The constraints in place against home-sharing sites such as AirBnB try to enforce safety measures for tenants and residents. They also work to strike an equal balance between private landlords and hotels. However, the tourism influx into Singapore is currently not being mirrored by hotel reservations.
The Singaporean government are left with the difficult process of trying to balance residents’ concerns of privacy, taxation and occupant safety, while trying to adjust to a changing global economy.
Airbnb said its users who travel to Singapore stay on average for 4.1 nights, compared with 3.6 nights for the average tourist, according to Bloomberg Technology.
An advantage of Airbnb operating in Singapore is that many properties on the site reside outside the known hotel districts. This increases revenue for local economies.
Airbnb responded to the regulations imposed earlier this year saying: “More than 50 per cent of hosts in Singapore are sharing their primary residence – the home in which they live. For a lot of Singaporeans, the opportunity to list their home on Airbnb – for an average of S$5,000 ($3,694) per year – makes a real difference paying off the mortgage, electricity bills and other daily expenses.”
Hotel receipts are down but visitors are on the rise
Chia Kak Bin, a Singapore-based senior economist with Maybank Kim Eng Research, studied reams of data collated from the tourism industry to help collectively illustrate and understand the size of the home-sharing market.

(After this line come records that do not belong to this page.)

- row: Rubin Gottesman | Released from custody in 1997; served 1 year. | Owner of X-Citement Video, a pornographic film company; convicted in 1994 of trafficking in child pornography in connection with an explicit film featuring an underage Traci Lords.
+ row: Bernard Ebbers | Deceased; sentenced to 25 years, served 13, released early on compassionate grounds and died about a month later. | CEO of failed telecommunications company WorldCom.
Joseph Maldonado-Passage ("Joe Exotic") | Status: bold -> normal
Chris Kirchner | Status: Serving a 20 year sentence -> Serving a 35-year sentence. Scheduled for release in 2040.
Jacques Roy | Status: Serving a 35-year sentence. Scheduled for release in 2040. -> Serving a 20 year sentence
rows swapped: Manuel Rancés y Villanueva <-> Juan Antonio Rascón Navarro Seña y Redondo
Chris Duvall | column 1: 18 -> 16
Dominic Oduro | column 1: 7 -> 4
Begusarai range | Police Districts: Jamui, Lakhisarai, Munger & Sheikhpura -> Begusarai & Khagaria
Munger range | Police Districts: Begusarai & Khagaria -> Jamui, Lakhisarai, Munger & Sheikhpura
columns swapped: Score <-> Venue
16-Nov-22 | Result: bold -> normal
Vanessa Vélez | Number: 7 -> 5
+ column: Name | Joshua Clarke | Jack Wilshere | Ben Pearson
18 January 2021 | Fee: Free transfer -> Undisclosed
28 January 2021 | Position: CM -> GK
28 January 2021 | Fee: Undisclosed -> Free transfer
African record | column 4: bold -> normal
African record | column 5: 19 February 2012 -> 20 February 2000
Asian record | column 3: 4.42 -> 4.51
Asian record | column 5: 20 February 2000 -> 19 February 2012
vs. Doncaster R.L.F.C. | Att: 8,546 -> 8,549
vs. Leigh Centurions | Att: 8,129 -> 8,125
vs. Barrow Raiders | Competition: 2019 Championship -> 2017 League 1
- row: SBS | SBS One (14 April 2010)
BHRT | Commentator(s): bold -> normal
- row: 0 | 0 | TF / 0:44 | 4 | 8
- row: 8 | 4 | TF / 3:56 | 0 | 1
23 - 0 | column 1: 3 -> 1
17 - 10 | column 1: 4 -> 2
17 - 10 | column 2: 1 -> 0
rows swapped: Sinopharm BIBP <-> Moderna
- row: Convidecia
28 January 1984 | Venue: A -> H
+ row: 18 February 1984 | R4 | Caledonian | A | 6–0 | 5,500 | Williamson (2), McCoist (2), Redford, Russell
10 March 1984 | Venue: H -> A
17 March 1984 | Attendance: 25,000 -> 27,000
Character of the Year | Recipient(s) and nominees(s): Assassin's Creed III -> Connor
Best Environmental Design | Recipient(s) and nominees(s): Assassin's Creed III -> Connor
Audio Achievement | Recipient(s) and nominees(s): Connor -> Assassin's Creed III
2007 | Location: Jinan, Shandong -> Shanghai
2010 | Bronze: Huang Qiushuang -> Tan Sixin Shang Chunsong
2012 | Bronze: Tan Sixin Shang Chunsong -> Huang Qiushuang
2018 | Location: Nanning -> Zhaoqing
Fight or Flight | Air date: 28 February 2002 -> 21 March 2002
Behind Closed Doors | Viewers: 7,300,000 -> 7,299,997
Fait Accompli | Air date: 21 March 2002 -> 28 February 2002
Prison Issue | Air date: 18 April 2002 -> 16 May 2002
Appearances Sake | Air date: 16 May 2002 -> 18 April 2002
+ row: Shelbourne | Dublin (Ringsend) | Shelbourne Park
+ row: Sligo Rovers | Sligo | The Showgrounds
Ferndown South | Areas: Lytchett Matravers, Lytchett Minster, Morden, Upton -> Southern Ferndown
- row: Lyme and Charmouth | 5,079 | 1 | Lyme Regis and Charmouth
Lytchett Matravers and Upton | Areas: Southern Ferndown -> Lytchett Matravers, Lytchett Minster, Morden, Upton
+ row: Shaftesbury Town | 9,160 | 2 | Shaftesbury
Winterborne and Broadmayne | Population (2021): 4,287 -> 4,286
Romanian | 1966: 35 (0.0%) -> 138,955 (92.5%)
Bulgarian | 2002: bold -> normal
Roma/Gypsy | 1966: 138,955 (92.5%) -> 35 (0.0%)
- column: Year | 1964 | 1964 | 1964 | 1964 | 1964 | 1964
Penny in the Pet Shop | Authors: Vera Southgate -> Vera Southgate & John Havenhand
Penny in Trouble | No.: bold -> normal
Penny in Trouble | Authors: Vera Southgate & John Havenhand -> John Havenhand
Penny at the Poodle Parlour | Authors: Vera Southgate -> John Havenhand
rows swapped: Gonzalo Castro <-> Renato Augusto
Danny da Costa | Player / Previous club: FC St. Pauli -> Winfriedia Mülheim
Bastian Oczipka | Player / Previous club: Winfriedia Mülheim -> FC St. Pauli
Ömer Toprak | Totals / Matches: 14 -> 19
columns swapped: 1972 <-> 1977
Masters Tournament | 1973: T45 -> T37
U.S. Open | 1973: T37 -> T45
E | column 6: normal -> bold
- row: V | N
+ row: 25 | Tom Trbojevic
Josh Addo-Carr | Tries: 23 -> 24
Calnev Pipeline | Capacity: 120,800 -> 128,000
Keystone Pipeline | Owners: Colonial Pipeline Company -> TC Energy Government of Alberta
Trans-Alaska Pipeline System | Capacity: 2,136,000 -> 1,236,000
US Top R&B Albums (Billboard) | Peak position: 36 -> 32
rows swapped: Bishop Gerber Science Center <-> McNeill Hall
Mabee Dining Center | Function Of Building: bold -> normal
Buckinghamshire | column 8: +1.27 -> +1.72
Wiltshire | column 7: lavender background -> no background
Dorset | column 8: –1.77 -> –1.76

The data has no conclusive results due to the lack of comprehensive public figures on the companies’ operations.
But the speculative data does show hotel receipts are in decline, yet international visitors are on the rise. Therefore, Chua concludes, informal short-term rental must be gaining.
“Home-sharing may attract a new segment of visitors who would have otherwise not come to Singapore,” Chua added.
The future of home-sharing remains ambiguous. Lawmakers, residents and accommodation companies will have to work together to ensure an inclusive and wide-ranging set of regulations are adhered to, while still working off their own agendas.
But one thing is for certain, travelers will always look for the best their buck can get them, and home-sharing appears to be leading the way.